(Work to be completed) Put each line of the material below into a JSON list of strings, one string per line, skipping blank lines and leaving out the pictures.

Segment Start: Dataset excerpts

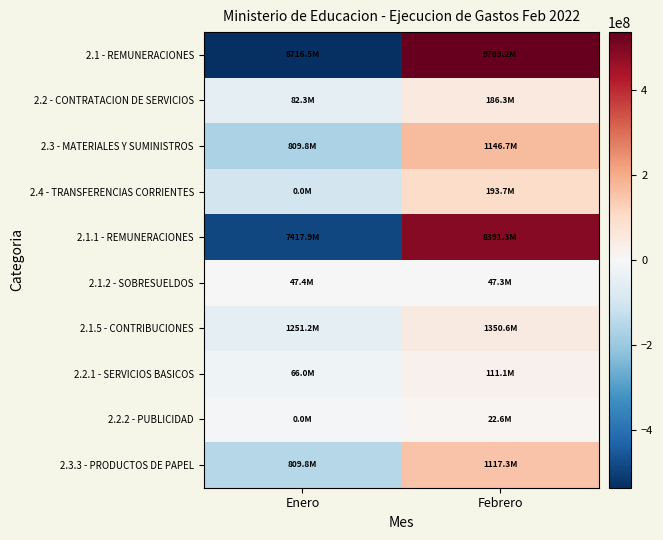

At how many categories does at least one series exceed 187995805?

1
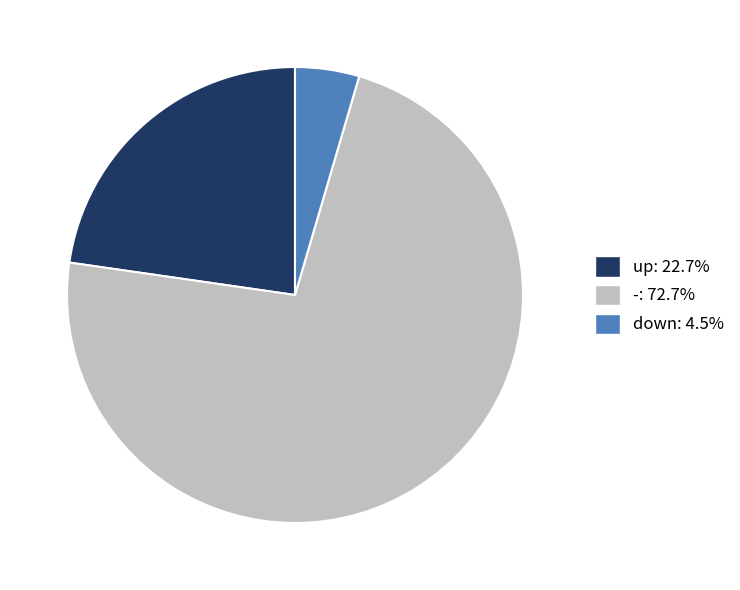

Between down and up, which is larger?

up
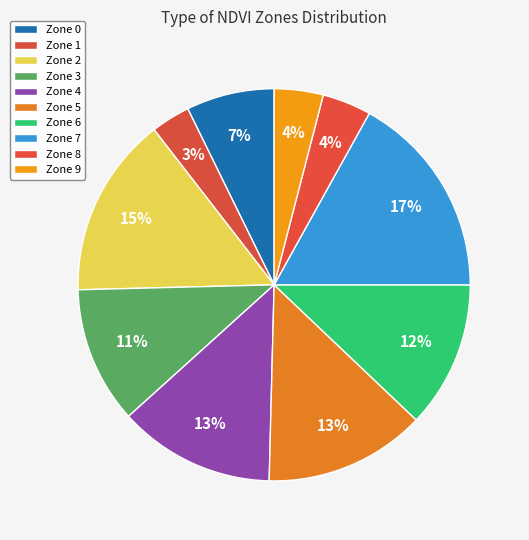

What is the ratio of the value at Zone 2 to the value at Zone 6?

1.2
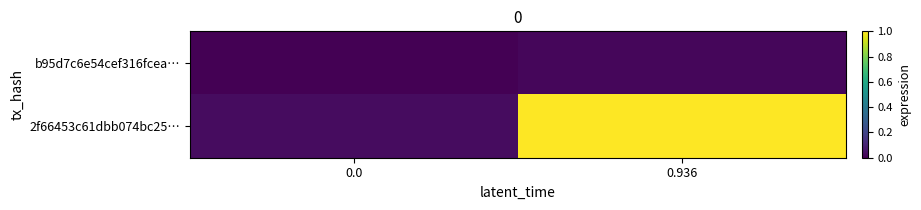

Reading left to right, extract all data points from this chart.

b95d7c6e54cef316fcea…: 0.0=0.0	0.936=0.0
2f66453c61dbb074bc25…: 0.0=0.0	0.936=1.0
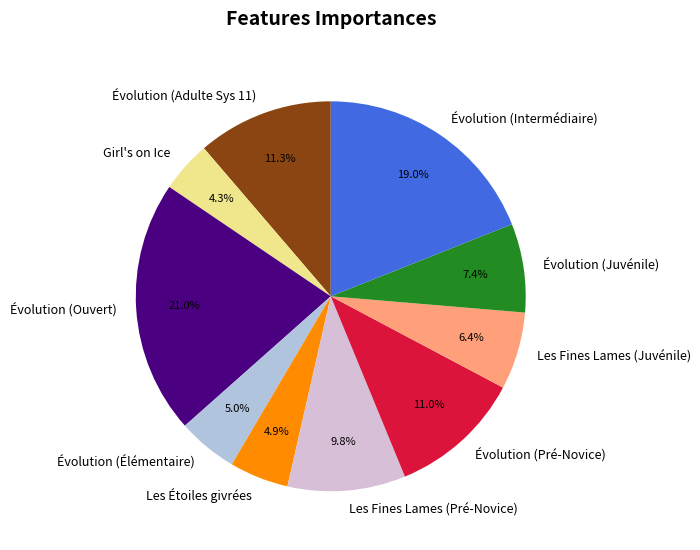

What percentage is NOT represented by Évolution (Élémentaire)?

95.0%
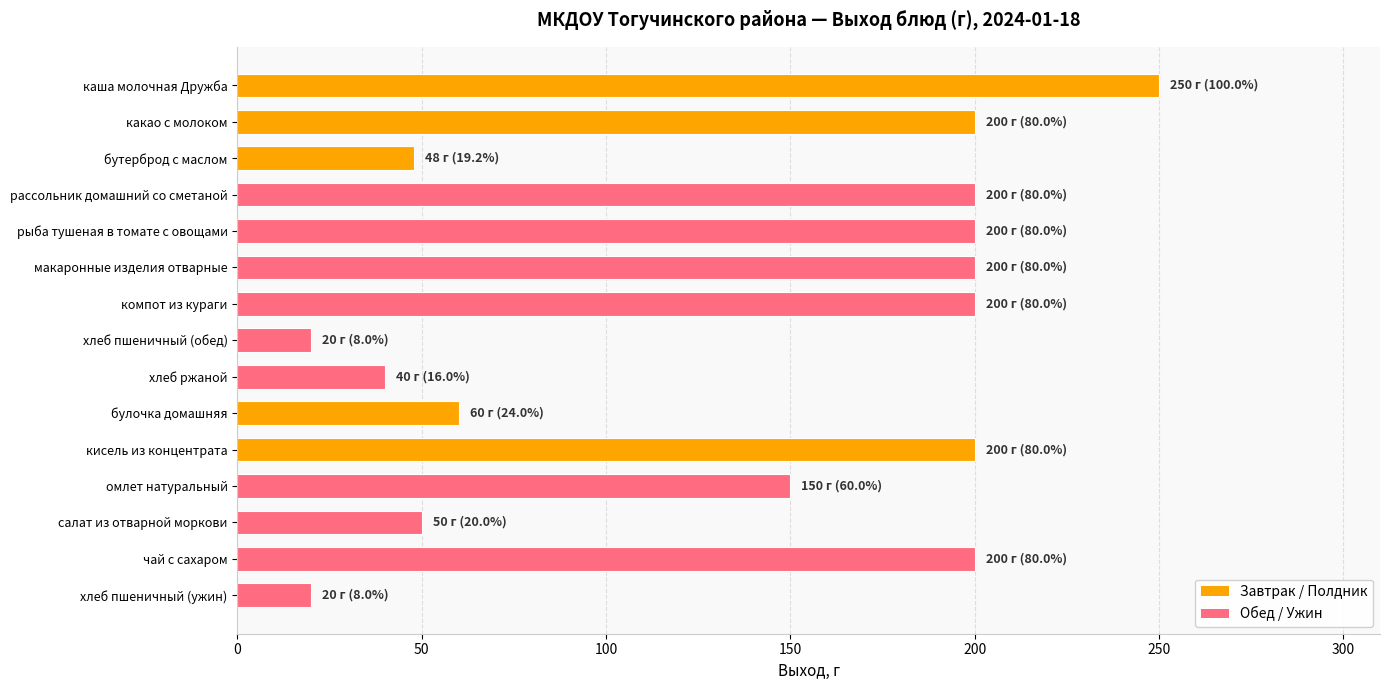

What is the change in value from каша молочная Дружба to салат из отварной моркови?

-200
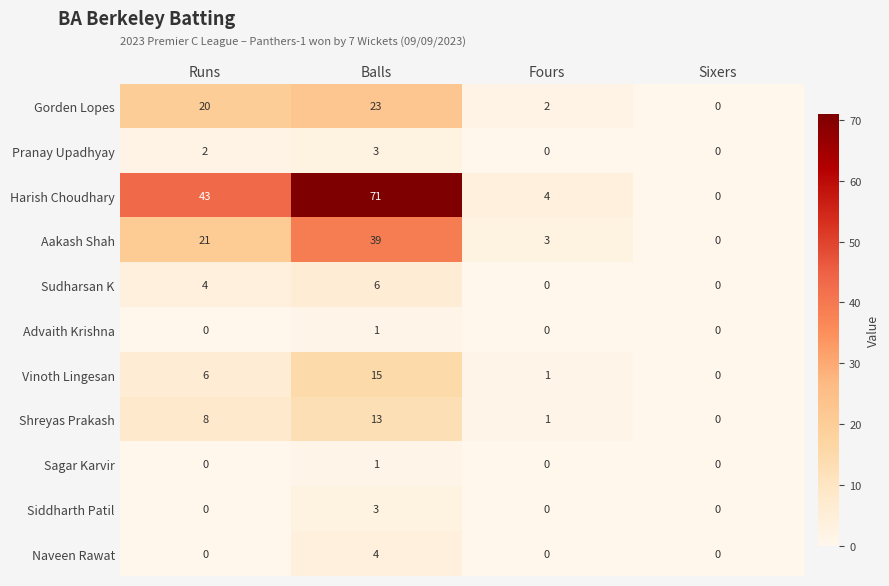

What is the sum of the Harish Choudhary values at Balls and Sixers?

71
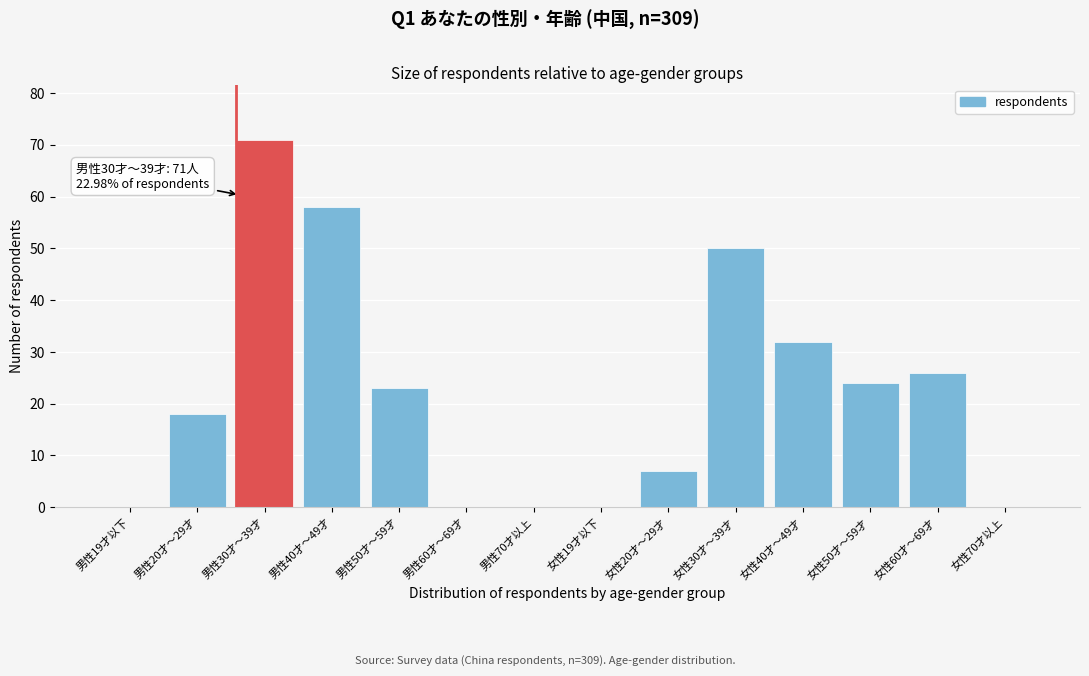

Reading left to right, transcribe all the data shown in this chart.

男性19才以下=0	男性20才～29才=18	男性30才～39才=71	男性40才～49才=58	男性50才～59才=23	男性60才～69才=0	男性70才以上=0	女性19才以下=0	女性20才～29才=7	女性30才～39才=50	女性40才～49才=32	女性50才～59才=24	女性60才～69才=26	女性70才以上=0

Segment End: Dataset excerpts

(Result)
[
  "At how many categories does at least one series exceed 187995805?",
  "1",
  "Between down and up, which is larger?",
  "up",
  "What is the ratio of the value at Zone 2 to the value at Zone 6?",
  "1.2",
  "Reading left to right, extract all data points from this chart.",
  "b95d7c6e54cef316fcea…: 0.0=0.0\t0.936=0.0",
  "2f66453c61dbb074bc25…: 0.0=0.0\t0.936=1.0",
  "What percentage is NOT represented by Évolution (Élémentaire)?",
  "95.0%",
  "What is the change in value from каша молочная Дружба to салат из отварной моркови?",
  "-200",
  "What is the sum of the Harish Choudhary values at Balls and Sixers?",
  "71",
  "Reading left to right, transcribe all the data shown in this chart.",
  "男性19才以下=0\t男性20才～29才=18\t男性30才～39才=71\t男性40才～49才=58\t男性50才～59才=23\t男性60才～69才=0\t男性70才以上=0\t女性19才以下=0\t女性20才～29才=7\t女性30才～39才=50\t女性40才～49才=32\t女性50才～59才=24\t女性60才～69才=26\t女性70才以上=0"
]